The Weakling, the Genius, the Bomb, and the Globe: Andrei Bitov on Writing Amidst Nuclear Ecologies

The talk will explore Andrei Bitov’s creative struggles—his own writer’s block and existence at loose ends, and that of his characters—as a response to the threat of nuclear annihilation, and as a sign of preoccupation with ecological and ontological finitude. Bitov’s continuous questioning of how to live, write, and relate to the world under conditions of universally shared vulnerability is particularly relevant today.  As Bitov’s protagonists are torn between two opposing dictums (one that calls for the wisdom of weakness, the other for the delusion of agency), his texts continue to search for a solution to the postmodern problem of futurity. Time and again he returns to the figure of a demiurgic genius who just might succeed in becoming both immanent and transcendent, overcoming the limitations of ordinary human life, and enduring beyond the end. Ultimately, Bitov concludes that genius consists in affirming discontinuous continuity—be it in the form of halting writing, partial understanding, cautious making, or tentative living—as both the only feasible and the only ethical mode of being in the world.  Bitov’s idea of discontinuous continuity offers a new inflection of ecological thought.

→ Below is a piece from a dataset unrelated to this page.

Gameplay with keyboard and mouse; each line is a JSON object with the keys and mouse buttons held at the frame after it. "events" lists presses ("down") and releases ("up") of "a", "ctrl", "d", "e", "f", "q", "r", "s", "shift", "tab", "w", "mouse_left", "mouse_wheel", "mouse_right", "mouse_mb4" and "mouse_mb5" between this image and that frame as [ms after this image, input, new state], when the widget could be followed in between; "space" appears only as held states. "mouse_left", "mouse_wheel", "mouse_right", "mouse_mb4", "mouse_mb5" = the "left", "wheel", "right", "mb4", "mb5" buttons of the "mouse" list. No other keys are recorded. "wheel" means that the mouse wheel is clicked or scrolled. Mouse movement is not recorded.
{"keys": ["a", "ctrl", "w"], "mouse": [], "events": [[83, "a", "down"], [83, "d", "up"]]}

Julia Vaingurt is a Professor in the Department of Polish, Russian, and Lithuanian Studies at the University of Illinois at Chicago.  She is the author of Wonderlands of the Avant-Garde: Technology and the Arts in Russia of the 1920s (Northwestern UP,  2013) and Soft Matter: The Poetics of Weakness in Late Soviet Socialism (Northwestern UP, 2025), and a co-editor of The Human Reimagined: Posthumanism in Russia (Academic Studies Press, 2018).  Her scholarship investigates the aesthetics and ethics of science and technology, including bioethics, biopolitics, and bioengineering.  She  is currently working on a new book project about the relationship between epidemiology and literature.